Nature is constantly transmuting and changing form with its only stable situation the change itself.
Everything in nature, if it can not be changed, is doomed to die, and usually, in a slow and painful way… they putrefy.
In Rock music, the biggest psychological nightmare of any musician is to become boring to his audience.
On the other hand, changes are seldom successful and always come at a cost!
Usually, a portion of fans denies the slightest change in an artist.
But there is a musician whose change, music, and appearance, have not been able to disappoint any of his fans.
It is no coincidence, after all, that David Bowie got the nickname “Rock Chameleon”.
His music, but mainly his appearance changes, became the first news in the music (and not only), press.
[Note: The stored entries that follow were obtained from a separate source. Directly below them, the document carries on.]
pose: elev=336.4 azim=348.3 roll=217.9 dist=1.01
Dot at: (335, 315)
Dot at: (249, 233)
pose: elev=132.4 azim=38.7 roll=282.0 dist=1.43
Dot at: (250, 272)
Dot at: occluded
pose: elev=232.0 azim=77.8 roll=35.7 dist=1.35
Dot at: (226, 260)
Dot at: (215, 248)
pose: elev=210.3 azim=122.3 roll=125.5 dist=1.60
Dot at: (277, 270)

Perhaps the most complete Rock musician.
From the beginning of his music career, he gave his mark and from an early age, he prepared his audience for what would follow.
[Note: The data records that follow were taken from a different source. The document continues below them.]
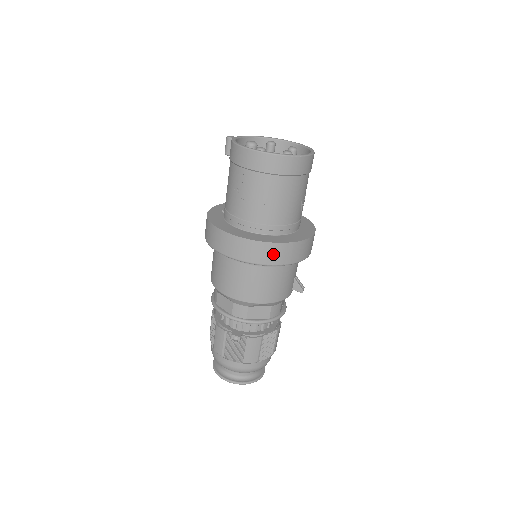
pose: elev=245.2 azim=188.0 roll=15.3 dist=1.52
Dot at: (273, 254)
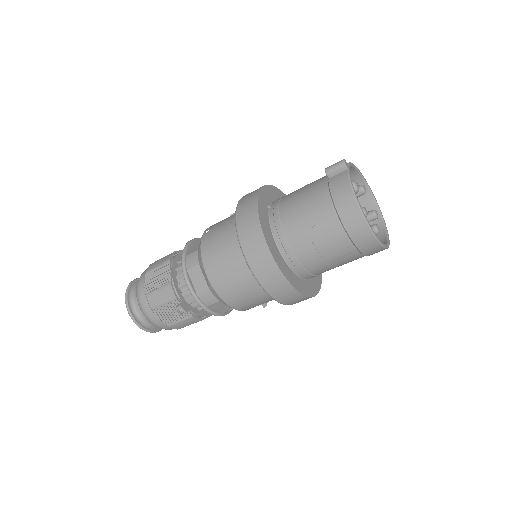
Dot at: (290, 298)
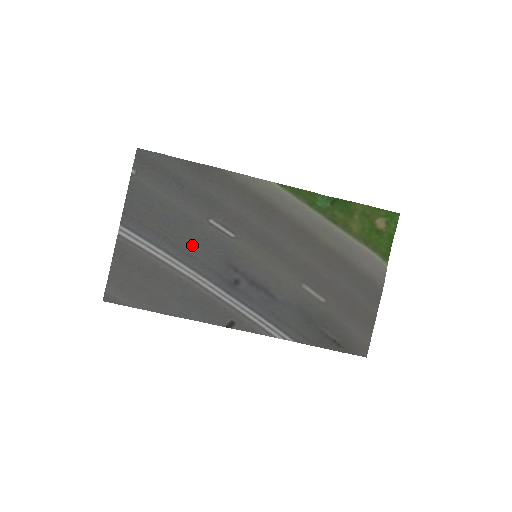
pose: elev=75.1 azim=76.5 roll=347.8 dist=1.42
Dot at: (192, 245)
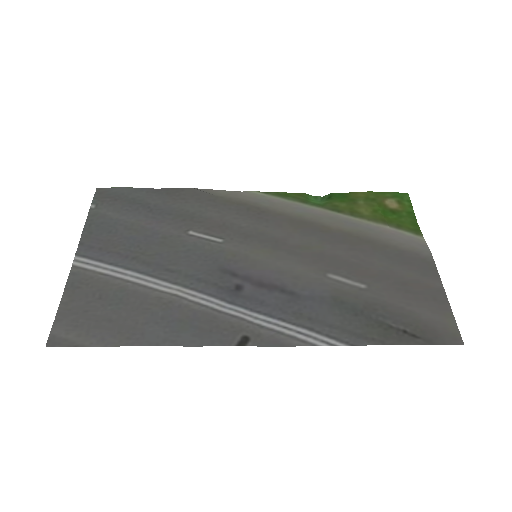
Dot at: (171, 259)
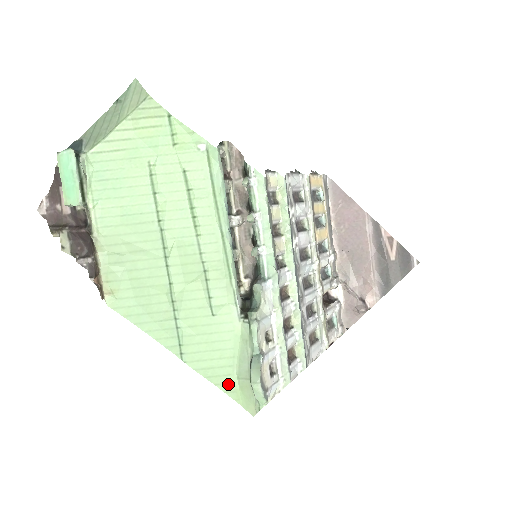
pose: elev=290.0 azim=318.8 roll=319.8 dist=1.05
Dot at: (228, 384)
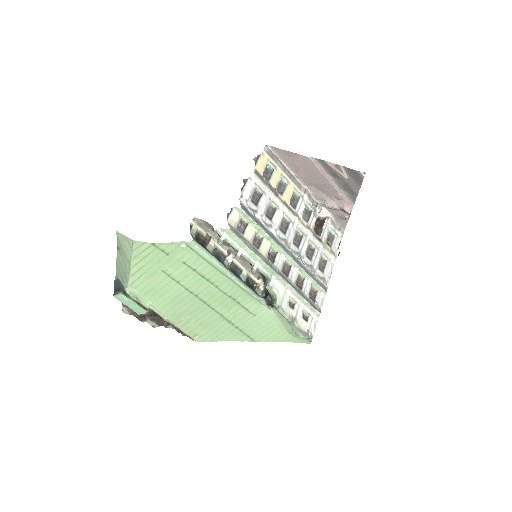
Dot at: (286, 338)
His song, “Changes,” was more like a prophetic warning than a statement.
The fourth album “Hunky Dory” of 1971 opens with that song, in which he changes his musical style and becomes accessible to the general public.
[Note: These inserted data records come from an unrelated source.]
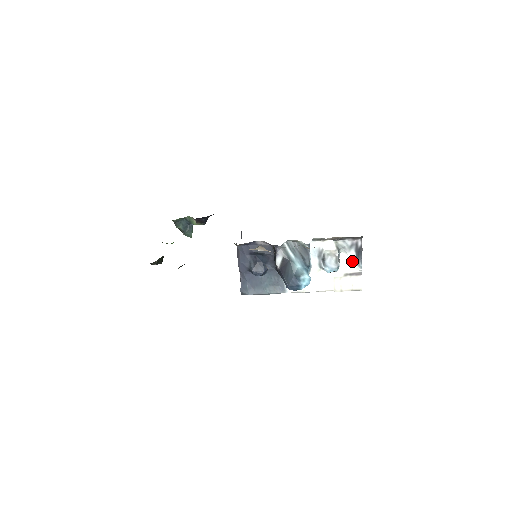
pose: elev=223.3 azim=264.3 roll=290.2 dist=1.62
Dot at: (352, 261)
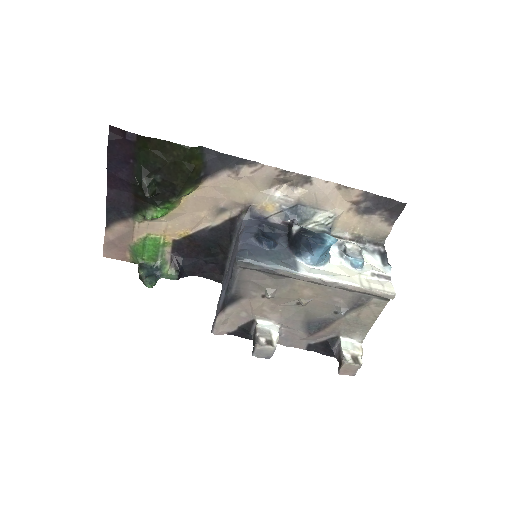
Dot at: (377, 264)
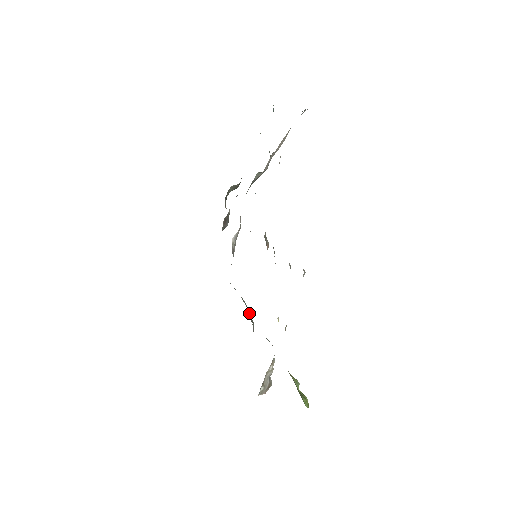
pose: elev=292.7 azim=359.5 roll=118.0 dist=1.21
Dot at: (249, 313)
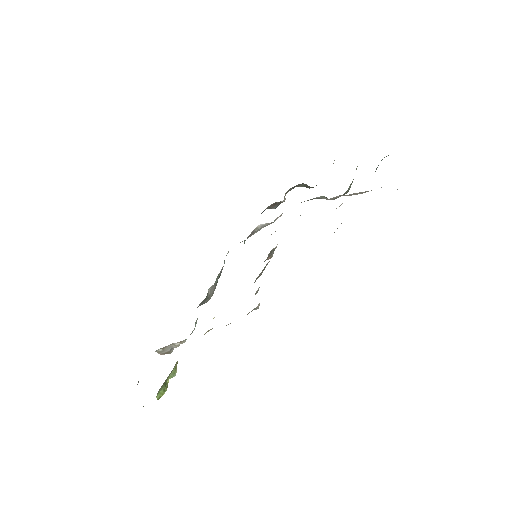
Dot at: (214, 289)
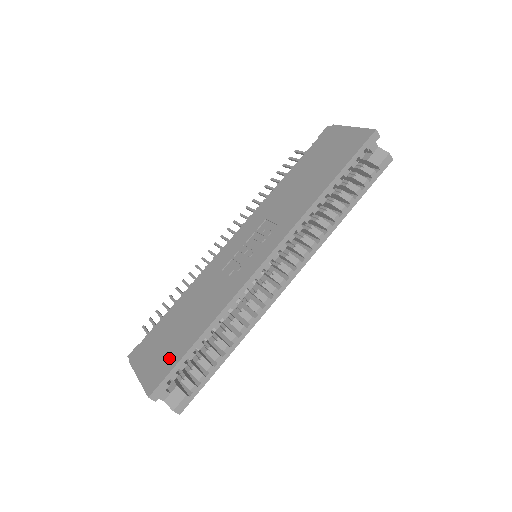
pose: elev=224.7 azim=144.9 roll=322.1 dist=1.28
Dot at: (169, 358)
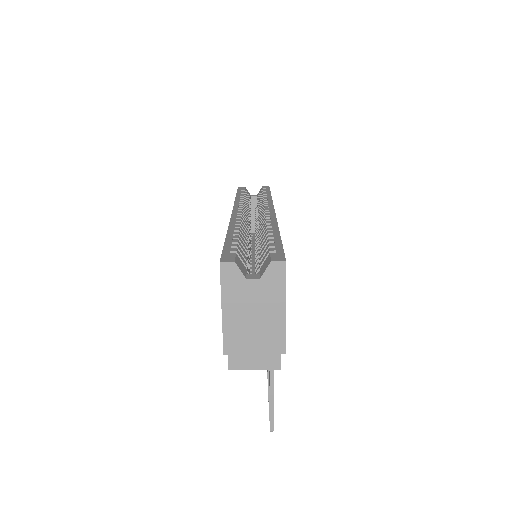
Dot at: occluded
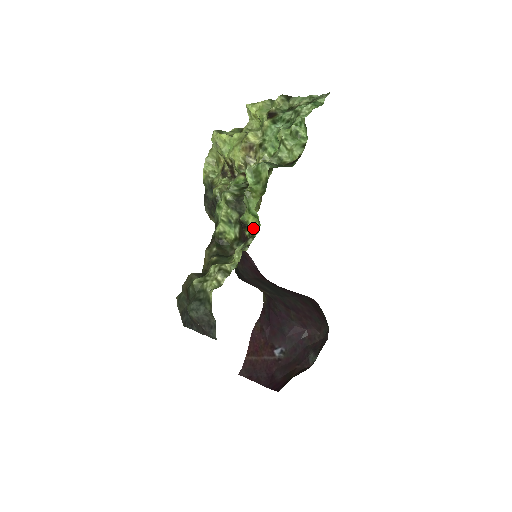
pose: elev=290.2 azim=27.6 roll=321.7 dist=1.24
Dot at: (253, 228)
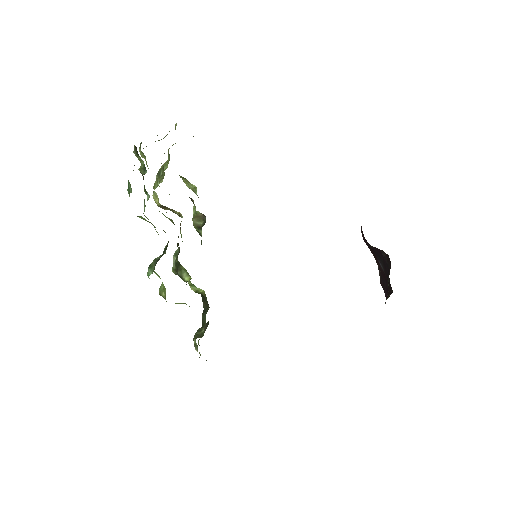
Dot at: (189, 306)
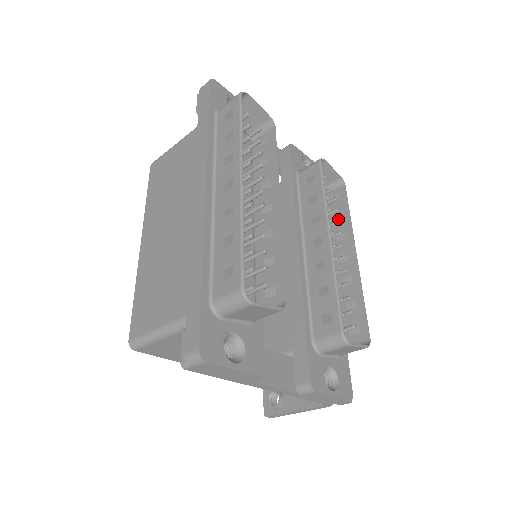
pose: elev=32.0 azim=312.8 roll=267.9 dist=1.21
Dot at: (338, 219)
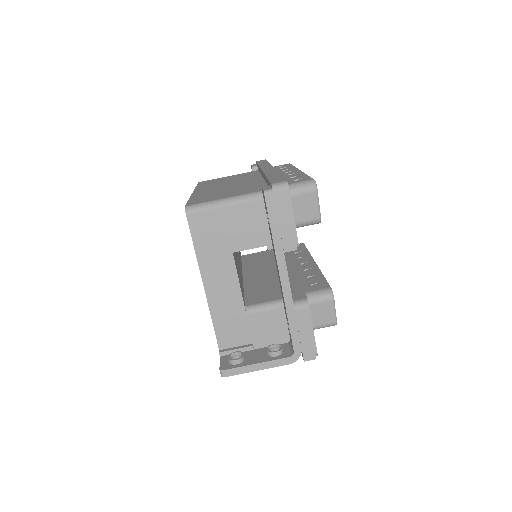
Dot at: occluded
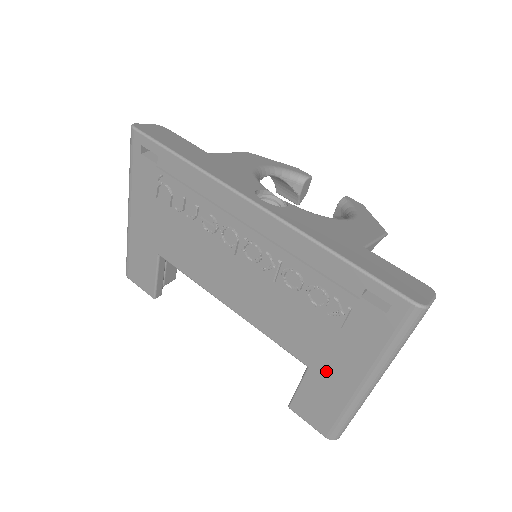
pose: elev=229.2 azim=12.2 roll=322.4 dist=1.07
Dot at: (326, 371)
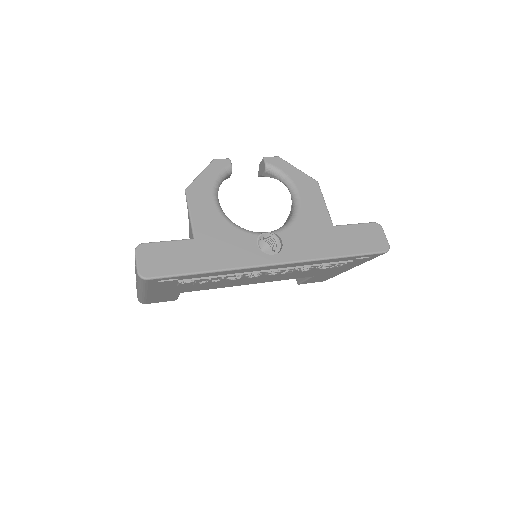
Dot at: (326, 274)
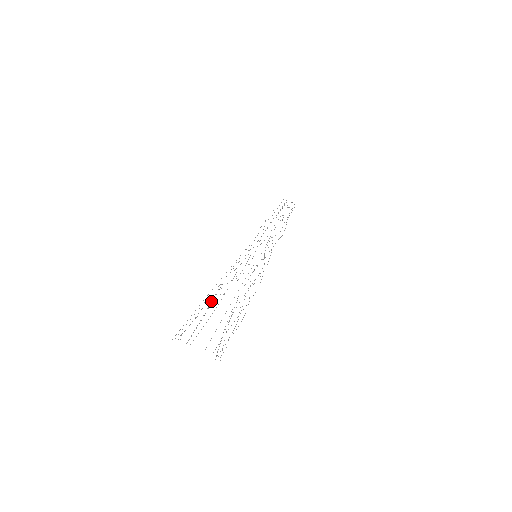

But he also gets rid of the personality of Major Tom and adopts that of Ziggy Stardust.
“Changes” focuses on the forced nature of artistic reinvention.
The lyrics “Strange fascination, fascinating me / Changes are taking the pace I’m going through” are enlightening.
In general, the whole lyrical part is a kind of manifesto for his chameleon personality, but also for the frequent changes in the musical expression of the ’70s.
The album on which the song is located is also his debut in North America, although the single “The Man Who Sold the World” was released there two years ago.
The changes that were already taking place in the life of the artist, were the source of inspiration for the song.
Bowie wrote it when he was going through a very important change in his life.
His wife, Angela, was pregnant with the couple’s first child, Duncan.
He was happy with this fact, but also with the new role he had to take on.
According to its creator, the lyrics are related to the young audience and their need to change the world…
“Spitting” the status quo and without any willingness to negotiate.
Initially, the song started as a parody of music pieces played in a nightclub, something like a makeshift disposable track.
It is essentially his first attempt to play the piano.
This approach opened new horizons in his later compositions.
The piano used in the song is the famous 100-year-old Bechstein but played by Rick Wakeman, later a member of Yes.
The stutter “Ch-Ch-Changes” in the chorus is inspired by “My Generation” by The Who.
Elton John later used it in “Bennie And The Jets”.